### What you need to do
Retype the records in full, exactly as they stand.

═════ Data extract

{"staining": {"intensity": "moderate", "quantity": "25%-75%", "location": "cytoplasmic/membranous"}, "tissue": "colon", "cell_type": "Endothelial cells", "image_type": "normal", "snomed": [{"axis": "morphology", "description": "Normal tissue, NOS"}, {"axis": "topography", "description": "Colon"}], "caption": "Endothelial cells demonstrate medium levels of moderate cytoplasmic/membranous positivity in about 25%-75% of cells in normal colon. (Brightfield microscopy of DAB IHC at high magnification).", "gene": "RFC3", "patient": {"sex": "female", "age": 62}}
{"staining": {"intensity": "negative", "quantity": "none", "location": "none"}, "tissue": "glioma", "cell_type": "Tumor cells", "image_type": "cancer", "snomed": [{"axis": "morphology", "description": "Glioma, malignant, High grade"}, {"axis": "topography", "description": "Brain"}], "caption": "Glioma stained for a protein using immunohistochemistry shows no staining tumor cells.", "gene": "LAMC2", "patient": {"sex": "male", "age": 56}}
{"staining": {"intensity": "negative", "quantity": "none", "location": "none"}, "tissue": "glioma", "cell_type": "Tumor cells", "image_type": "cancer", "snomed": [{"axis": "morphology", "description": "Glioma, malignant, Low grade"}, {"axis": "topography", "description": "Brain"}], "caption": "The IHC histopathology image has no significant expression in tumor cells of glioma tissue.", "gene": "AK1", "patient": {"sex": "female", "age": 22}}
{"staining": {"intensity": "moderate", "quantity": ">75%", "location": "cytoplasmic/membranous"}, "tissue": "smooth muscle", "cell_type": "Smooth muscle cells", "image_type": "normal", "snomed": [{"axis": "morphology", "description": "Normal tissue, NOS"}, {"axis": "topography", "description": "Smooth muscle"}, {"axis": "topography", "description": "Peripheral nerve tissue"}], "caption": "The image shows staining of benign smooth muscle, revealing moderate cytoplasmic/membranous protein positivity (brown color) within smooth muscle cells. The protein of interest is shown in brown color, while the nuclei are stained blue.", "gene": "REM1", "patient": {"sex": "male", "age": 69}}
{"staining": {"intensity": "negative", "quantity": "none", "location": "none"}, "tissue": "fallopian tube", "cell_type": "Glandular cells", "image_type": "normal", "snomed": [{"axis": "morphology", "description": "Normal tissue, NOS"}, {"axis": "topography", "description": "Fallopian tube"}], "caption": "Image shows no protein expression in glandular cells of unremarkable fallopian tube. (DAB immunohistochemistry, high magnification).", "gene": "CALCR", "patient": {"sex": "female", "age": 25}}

══════════

### Exercise solution
{"staining": {"intensity": "moderate", "quantity": "25%-75%", "location": "cytoplasmic/membranous"}, "tissue": "colon", "cell_type": "Endothelial cells", "image_type": "normal", "snomed": [{"axis": "morphology", "description": "Normal tissue, NOS"}, {"axis": "topography", "description": "Colon"}], "caption": "Endothelial cells demonstrate medium levels of moderate cytoplasmic/membranous positivity in about 25%-75% of cells in normal colon. (Brightfield microscopy of DAB IHC at high magnification).", "gene": "RFC3", "patient": {"sex": "female", "age": 62}}
{"staining": {"intensity": "negative", "quantity": "none", "location": "none"}, "tissue": "glioma", "cell_type": "Tumor cells", "image_type": "cancer", "snomed": [{"axis": "morphology", "description": "Glioma, malignant, High grade"}, {"axis": "topography", "description": "Brain"}], "caption": "Glioma stained for a protein using immunohistochemistry shows no staining tumor cells.", "gene": "LAMC2", "patient": {"sex": "male", "age": 56}}
{"staining": {"intensity": "negative", "quantity": "none", "location": "none"}, "tissue": "glioma", "cell_type": "Tumor cells", "image_type": "cancer", "snomed": [{"axis": "morphology", "description": "Glioma, malignant, Low grade"}, {"axis": "topography", "description": "Brain"}], "caption": "The IHC histopathology image has no significant expression in tumor cells of glioma tissue.", "gene": "AK1", "patient": {"sex": "female", "age": 22}}
{"staining": {"intensity": "moderate", "quantity": ">75%", "location": "cytoplasmic/membranous"}, "tissue": "smooth muscle", "cell_type": "Smooth muscle cells", "image_type": "normal", "snomed": [{"axis": "morphology", "description": "Normal tissue, NOS"}, {"axis": "topography", "description": "Smooth muscle"}, {"axis": "topography", "description": "Peripheral nerve tissue"}], "caption": "The image shows staining of benign smooth muscle, revealing moderate cytoplasmic/membranous protein positivity (brown color) within smooth muscle cells. The protein of interest is shown in brown color, while the nuclei are stained blue.", "gene": "REM1", "patient": {"sex": "male", "age": 69}}
{"staining": {"intensity": "negative", "quantity": "none", "location": "none"}, "tissue": "fallopian tube", "cell_type": "Glandular cells", "image_type": "normal", "snomed": [{"axis": "morphology", "description": "Normal tissue, NOS"}, {"axis": "topography", "description": "Fallopian tube"}], "caption": "Image shows no protein expression in glandular cells of unremarkable fallopian tube. (DAB immunohistochemistry, high magnification).", "gene": "CALCR", "patient": {"sex": "female", "age": 25}}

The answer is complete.